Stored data
===============

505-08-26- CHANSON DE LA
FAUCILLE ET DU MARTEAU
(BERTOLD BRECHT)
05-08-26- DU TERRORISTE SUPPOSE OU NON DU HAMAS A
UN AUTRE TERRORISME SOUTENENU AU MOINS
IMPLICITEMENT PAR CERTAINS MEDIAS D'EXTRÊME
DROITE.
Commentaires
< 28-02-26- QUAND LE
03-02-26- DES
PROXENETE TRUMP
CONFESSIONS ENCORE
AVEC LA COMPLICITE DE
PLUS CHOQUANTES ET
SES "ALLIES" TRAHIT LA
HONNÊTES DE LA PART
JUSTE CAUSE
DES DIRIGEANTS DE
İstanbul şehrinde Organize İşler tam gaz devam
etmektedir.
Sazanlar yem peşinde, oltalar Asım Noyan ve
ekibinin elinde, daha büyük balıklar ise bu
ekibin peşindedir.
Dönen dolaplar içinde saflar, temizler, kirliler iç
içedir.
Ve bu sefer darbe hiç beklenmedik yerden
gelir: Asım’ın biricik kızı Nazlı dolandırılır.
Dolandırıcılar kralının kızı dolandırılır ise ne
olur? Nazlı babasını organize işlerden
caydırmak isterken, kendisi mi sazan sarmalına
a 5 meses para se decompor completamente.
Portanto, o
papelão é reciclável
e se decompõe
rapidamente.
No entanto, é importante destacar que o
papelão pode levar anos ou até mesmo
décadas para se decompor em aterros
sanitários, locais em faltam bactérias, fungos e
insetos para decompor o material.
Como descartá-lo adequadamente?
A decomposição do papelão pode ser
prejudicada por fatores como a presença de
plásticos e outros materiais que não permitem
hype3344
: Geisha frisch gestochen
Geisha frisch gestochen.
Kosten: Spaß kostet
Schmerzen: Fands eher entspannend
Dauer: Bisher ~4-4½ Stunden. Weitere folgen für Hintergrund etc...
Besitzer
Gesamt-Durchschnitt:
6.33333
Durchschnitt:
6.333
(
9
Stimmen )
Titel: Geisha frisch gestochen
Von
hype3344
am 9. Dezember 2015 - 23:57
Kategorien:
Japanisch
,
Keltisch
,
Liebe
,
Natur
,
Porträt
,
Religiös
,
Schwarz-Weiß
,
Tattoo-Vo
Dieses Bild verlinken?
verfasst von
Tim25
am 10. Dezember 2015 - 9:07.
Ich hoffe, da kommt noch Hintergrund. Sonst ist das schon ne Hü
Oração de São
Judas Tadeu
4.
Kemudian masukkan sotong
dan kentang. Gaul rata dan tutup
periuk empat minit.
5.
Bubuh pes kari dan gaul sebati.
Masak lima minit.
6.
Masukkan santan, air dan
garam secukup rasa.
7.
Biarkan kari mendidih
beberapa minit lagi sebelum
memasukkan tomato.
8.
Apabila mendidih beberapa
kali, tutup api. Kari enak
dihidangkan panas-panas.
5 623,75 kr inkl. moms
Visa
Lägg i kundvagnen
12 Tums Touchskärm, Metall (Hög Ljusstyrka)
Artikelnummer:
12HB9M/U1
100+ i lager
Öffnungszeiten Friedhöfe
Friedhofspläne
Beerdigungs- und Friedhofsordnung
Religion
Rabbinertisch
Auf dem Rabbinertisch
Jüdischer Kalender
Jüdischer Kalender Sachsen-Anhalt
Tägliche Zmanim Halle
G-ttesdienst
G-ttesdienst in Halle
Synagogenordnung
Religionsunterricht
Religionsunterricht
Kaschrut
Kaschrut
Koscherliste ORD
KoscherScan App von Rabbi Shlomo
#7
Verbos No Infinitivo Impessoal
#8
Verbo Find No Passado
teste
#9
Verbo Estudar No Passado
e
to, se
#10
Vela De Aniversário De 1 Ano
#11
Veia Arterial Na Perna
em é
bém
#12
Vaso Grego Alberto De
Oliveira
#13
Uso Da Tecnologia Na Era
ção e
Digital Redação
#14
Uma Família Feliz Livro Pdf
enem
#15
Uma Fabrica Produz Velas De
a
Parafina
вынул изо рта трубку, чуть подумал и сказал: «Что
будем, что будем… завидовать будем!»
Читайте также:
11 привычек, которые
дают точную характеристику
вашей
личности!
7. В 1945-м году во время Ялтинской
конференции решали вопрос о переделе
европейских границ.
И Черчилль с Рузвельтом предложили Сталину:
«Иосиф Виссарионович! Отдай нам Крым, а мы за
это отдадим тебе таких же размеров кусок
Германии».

===============

Exercise directions: All lines of the data above that include the word "dolandırılır" must be shown.

Task result:
gelir: Asım’ın biricik kızı Nazlı dolandırılır.
Dolandırıcılar kralının kızı dolandırılır ise ne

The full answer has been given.